▶ [Task inputs]:
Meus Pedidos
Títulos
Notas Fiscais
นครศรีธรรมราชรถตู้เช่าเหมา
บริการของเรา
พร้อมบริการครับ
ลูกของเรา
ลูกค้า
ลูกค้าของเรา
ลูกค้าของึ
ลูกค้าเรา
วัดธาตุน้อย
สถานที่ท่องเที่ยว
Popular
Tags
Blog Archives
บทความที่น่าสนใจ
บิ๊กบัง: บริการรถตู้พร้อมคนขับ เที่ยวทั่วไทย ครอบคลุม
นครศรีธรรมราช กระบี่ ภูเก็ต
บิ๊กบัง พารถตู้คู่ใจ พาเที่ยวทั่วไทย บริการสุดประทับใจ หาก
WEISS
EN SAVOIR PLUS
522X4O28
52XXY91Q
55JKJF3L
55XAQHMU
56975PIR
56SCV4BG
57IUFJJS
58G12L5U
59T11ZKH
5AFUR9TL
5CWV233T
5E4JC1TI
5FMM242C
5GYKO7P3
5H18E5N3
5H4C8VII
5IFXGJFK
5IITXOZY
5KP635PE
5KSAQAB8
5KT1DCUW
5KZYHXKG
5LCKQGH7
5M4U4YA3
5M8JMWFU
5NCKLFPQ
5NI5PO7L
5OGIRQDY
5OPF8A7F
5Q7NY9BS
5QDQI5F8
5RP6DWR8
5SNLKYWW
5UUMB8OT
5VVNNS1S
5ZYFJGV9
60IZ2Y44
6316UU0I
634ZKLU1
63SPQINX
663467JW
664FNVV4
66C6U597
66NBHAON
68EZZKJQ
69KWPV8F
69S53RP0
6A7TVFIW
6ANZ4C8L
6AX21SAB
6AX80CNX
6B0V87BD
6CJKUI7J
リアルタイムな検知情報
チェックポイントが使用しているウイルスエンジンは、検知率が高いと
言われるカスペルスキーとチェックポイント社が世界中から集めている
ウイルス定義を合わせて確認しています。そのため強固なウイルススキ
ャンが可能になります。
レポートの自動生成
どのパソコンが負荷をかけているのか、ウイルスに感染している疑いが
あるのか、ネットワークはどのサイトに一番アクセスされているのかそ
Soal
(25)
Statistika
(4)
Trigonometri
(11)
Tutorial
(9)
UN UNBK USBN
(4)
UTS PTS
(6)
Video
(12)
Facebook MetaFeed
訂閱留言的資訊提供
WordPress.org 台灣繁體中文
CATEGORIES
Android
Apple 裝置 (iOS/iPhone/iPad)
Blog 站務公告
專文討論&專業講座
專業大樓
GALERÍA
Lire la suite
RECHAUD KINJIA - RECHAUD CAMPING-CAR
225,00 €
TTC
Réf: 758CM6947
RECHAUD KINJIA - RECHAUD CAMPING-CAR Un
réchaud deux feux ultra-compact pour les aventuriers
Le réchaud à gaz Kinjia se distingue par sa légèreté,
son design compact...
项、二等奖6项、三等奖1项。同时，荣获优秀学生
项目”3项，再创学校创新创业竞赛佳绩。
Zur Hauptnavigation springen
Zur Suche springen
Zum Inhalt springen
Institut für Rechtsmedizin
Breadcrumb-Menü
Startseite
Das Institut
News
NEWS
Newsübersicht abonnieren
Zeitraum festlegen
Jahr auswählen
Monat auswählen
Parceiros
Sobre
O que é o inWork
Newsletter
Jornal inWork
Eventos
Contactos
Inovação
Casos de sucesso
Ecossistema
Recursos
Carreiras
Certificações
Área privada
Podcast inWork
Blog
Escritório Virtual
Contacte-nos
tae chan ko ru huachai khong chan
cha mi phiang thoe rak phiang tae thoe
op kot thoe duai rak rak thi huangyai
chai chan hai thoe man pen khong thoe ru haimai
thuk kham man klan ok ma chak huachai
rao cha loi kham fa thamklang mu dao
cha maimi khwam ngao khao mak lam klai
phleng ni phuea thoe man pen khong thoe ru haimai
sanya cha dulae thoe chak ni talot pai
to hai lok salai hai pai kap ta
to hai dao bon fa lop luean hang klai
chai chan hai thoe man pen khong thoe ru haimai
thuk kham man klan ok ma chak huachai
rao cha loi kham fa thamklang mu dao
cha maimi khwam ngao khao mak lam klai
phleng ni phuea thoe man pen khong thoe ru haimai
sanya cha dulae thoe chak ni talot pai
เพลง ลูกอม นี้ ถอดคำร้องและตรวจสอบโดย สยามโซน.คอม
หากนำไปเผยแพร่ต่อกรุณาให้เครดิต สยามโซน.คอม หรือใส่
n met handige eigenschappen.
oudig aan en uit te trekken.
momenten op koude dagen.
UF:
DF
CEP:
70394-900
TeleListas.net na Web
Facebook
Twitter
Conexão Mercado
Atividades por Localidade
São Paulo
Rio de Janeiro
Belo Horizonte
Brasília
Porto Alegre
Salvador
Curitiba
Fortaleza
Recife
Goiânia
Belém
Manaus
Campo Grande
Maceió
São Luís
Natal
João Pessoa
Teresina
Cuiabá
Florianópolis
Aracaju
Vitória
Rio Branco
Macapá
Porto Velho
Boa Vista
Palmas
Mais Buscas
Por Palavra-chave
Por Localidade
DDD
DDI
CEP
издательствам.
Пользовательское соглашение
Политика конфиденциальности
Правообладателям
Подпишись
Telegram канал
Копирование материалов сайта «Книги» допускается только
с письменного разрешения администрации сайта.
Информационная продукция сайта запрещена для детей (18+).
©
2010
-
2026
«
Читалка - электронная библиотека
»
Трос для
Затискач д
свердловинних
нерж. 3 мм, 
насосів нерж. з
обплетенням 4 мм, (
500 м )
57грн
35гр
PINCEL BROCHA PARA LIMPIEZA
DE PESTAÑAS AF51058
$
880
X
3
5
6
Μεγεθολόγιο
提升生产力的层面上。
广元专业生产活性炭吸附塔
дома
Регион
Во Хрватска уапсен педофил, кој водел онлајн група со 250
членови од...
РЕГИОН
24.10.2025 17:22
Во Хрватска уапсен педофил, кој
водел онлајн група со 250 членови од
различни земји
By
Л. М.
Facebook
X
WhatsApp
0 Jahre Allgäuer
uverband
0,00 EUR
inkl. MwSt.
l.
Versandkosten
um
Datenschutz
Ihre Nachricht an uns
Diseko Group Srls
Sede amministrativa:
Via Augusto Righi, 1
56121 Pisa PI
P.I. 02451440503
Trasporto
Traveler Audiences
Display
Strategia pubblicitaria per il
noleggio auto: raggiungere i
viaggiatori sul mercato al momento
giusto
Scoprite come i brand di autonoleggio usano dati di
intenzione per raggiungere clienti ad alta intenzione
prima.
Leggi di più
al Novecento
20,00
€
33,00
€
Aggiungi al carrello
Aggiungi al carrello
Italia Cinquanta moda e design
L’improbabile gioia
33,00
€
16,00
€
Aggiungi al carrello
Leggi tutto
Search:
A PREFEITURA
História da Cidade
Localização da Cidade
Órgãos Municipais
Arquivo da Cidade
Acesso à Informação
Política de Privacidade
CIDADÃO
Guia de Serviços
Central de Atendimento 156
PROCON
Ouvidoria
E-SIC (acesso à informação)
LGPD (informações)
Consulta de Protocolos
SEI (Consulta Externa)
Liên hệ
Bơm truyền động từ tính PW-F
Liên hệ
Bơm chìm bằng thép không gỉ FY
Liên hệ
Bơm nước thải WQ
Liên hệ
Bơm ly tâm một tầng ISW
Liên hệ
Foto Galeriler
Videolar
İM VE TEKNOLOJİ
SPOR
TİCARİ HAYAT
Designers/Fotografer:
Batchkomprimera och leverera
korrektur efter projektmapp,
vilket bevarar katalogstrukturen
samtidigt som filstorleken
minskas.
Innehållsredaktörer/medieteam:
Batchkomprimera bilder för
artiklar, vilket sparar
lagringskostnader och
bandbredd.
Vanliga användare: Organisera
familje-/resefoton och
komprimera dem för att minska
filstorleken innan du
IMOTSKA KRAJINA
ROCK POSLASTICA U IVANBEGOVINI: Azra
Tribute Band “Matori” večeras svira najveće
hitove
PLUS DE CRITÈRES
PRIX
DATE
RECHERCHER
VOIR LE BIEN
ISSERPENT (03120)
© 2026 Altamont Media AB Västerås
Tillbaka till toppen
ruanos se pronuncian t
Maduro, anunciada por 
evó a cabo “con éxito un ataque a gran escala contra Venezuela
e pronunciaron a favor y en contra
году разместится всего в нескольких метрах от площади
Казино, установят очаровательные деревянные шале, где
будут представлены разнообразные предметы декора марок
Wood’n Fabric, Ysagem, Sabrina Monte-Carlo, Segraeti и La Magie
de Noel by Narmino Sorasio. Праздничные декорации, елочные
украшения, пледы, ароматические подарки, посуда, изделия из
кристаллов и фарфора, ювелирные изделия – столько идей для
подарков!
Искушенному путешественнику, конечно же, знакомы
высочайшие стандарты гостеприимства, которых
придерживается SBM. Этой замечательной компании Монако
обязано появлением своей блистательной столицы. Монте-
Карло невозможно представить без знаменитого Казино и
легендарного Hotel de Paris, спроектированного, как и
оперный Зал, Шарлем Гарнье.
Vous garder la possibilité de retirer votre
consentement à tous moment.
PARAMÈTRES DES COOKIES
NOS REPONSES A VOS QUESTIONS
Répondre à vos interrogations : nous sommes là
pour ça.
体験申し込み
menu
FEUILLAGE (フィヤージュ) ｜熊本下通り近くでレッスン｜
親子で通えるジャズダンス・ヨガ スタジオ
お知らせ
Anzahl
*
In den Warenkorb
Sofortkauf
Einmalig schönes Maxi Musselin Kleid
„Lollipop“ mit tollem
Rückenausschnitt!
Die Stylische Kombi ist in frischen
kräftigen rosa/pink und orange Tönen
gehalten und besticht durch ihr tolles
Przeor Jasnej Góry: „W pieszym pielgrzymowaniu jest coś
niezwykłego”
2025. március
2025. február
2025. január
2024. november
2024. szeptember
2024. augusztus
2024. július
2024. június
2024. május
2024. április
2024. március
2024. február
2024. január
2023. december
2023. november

▶ [Assignment]:
Can you extract, word for word, every line of the listing from its very first line through the line containing "WordPress.org 台灣繁體中文", with both of those lines included?

▶ [Answer to the exercise]:
Meus Pedidos
Títulos
Notas Fiscais
นครศรีธรรมราชรถตู้เช่าเหมา
บริการของเรา
พร้อมบริการครับ
ลูกของเรา
ลูกค้า
ลูกค้าของเรา
ลูกค้าของึ
ลูกค้าเรา
วัดธาตุน้อย
สถานที่ท่องเที่ยว
Popular
Tags
Blog Archives
บทความที่น่าสนใจ
บิ๊กบัง: บริการรถตู้พร้อมคนขับ เที่ยวทั่วไทย ครอบคลุม
นครศรีธรรมราช กระบี่ ภูเก็ต
บิ๊กบัง พารถตู้คู่ใจ พาเที่ยวทั่วไทย บริการสุดประทับใจ หาก
WEISS
EN SAVOIR PLUS
522X4O28
52XXY91Q
55JKJF3L
55XAQHMU
56975PIR
56SCV4BG
57IUFJJS
58G12L5U
59T11ZKH
5AFUR9TL
5CWV233T
5E4JC1TI
5FMM242C
5GYKO7P3
5H18E5N3
5H4C8VII
5IFXGJFK
5IITXOZY
5KP635PE
5KSAQAB8
5KT1DCUW
5KZYHXKG
5LCKQGH7
5M4U4YA3
5M8JMWFU
5NCKLFPQ
5NI5PO7L
5OGIRQDY
5OPF8A7F
5Q7NY9BS
5QDQI5F8
5RP6DWR8
5SNLKYWW
5UUMB8OT
5VVNNS1S
5ZYFJGV9
60IZ2Y44
6316UU0I
634ZKLU1
63SPQINX
663467JW
664FNVV4
66C6U597
66NBHAON
68EZZKJQ
69KWPV8F
69S53RP0
6A7TVFIW
6ANZ4C8L
6AX21SAB
6AX80CNX
6B0V87BD
6CJKUI7J
リアルタイムな検知情報
チェックポイントが使用しているウイルスエンジンは、検知率が高いと
言われるカスペルスキーとチェックポイント社が世界中から集めている
ウイルス定義を合わせて確認しています。そのため強固なウイルススキ
ャンが可能になります。
レポートの自動生成
どのパソコンが負荷をかけているのか、ウイルスに感染している疑いが
あるのか、ネットワークはどのサイトに一番アクセスされているのかそ
Soal
(25)
Statistika
(4)
Trigonometri
(11)
Tutorial
(9)
UN UNBK USBN
(4)
UTS PTS
(6)
Video
(12)
Facebook MetaFeed
訂閱留言的資訊提供
WordPress.org 台灣繁體中文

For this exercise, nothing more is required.